- _TEXT SECTION_:

*****

Tony, Lisa, Michael and Amanda Koker

Image credit: CanStockPhoto.com

Tuesday, October 02, 2012

What is Creative in Network Marketing - Creative Imagination

Imagination at work

      I use imagination all the time, when I am trying to solve challenges, issues and problems. The synthetic imagination is the easiest, since it is the use of known ideas and facts, recombined and processed into new constructs. The creative imagination comes from the subconscious, and arrives as responses from the desires we have planted there. Just this week, as I further develop task lists and actions to solve my challenges, issues and problems, I believe I have made significant progress when the creative imagination provides missing pieces to the puzzles. There are three specific areas where this can be illustrated from my experiences this week.

      The first area involves my mind set when interacting with other people, an external focus. Having begun to develop a skill to understand whether a person is direct or indirect is part of the synthetic imagination. Being grounded as an indirect myself, I have to rely on my imagination to envision the thought process of someone who is direct. I have to rely upon the creative imagination to provide insight into this process. Although I believe I can operate in the process of a direct, it takes a lot of energy and focus, and even then, I have to have faith that my creative imagination provides the answer as it is needed. I may have to tweak my self-talk, or auto-suggestion a little, if I find that my creative imagination needs to work overtime to another solution, if, as often happens, I come up with the answer in hindsight, after the interaction is well concluded.

*****

- _INFORMATION GIVEN_:
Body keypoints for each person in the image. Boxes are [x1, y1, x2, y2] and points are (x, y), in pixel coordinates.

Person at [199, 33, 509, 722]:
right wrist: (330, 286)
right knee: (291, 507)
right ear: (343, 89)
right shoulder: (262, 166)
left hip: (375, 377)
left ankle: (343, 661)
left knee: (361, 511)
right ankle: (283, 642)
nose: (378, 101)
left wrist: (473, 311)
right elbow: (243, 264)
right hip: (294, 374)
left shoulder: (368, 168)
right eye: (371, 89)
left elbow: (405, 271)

*****

- _TASK REQUIREMENTS_:
1. State whether each statement agrees with the post on creative imagination. Answer yes or no, and quote the words from the post that decide it.
(a) The writer considers the synthetic imagination the easiest kind.
(b) According to the writer, the creative imagination comes from known ideas and facts.
(c) The writer is grounded as a direct person.
2. Return the portion of the post on creative imagination from "Image credit: CanStockPhoto.com" up to and including "experiences this week.".
3. Please extend the post on creative imagination past its final sentence.

- _TASK RESPONSES_:
1.
(a) Yes: "The synthetic imagination is the easiest"
(b) No: "The creative imagination comes from the subconscious"
(c) No: "Being grounded as an indirect myself"

2.
Image credit: CanStockPhoto.com

Tuesday, October 02, 2012

What is Creative in Network Marketing - Creative Imagination

Imagination at work

      I use imagination all the time, when I am trying to solve challenges, issues and problems. The synthetic imagination is the easiest, since it is the use of known ideas and facts, recombined and processed into new constructs. The creative imagination comes from the subconscious, and arrives as responses from the desires we have planted there. Just this week, as I further develop task lists and actions to solve my challenges, issues and problems, I believe I have made significant progress when the creative imagination provides missing pieces to the puzzles. There are three specific areas where this can be illustrated from my experiences this week.

3.
      The second area involves my mind set too, but with an internal focus. This is the easiest for me, being indirect, as it is easy for me to think through tasks and form action plans. The challenge, here, for me, is that it is much more difficult to let go of the planning and consider it good enough. I can easily get stuck trying to make it perfect. Realizing this seems to make this piece less daunting, but if not for my creative imagination I'm sentenced to a prison cell, in my mind, where I regurgitate the known ideas and facts over and over again ad nauseam.

      The third area also involves an internal focus and addresses my mood, or how I am feeling. I can be at peace, silencing the annoyances to the point of ignoring that stimulus for action. Although pleasant, I certainly won't be able to move forward without some stimulus. If I am totally engaged in turmoil, like that experienced on Mondays, when the big change occurs from being in a rhythm of self-motiviation, to that where I have to embrace the desires and goals of others and the demands this places on me, this can result in overload or crisis. A balance has to be maintained, where there is sufficient tension and stress to motivate and drive forward, but managed in a spirit of positive emotions. I constantly call upon my creative imagination to resolve this challenge.

      For all of these areas, my self-talk provides the underlying focus which is fed to my subconscious. My subconscious, in turn, provides responses from the creative imagination in tune with my desires. Otherwise the ideas brought forward may be off the melody, so I have to keep focused on fueling my mind with the rhythm of thought, the vibration of harmony upon which _I_ choose to devote my energy and efforts.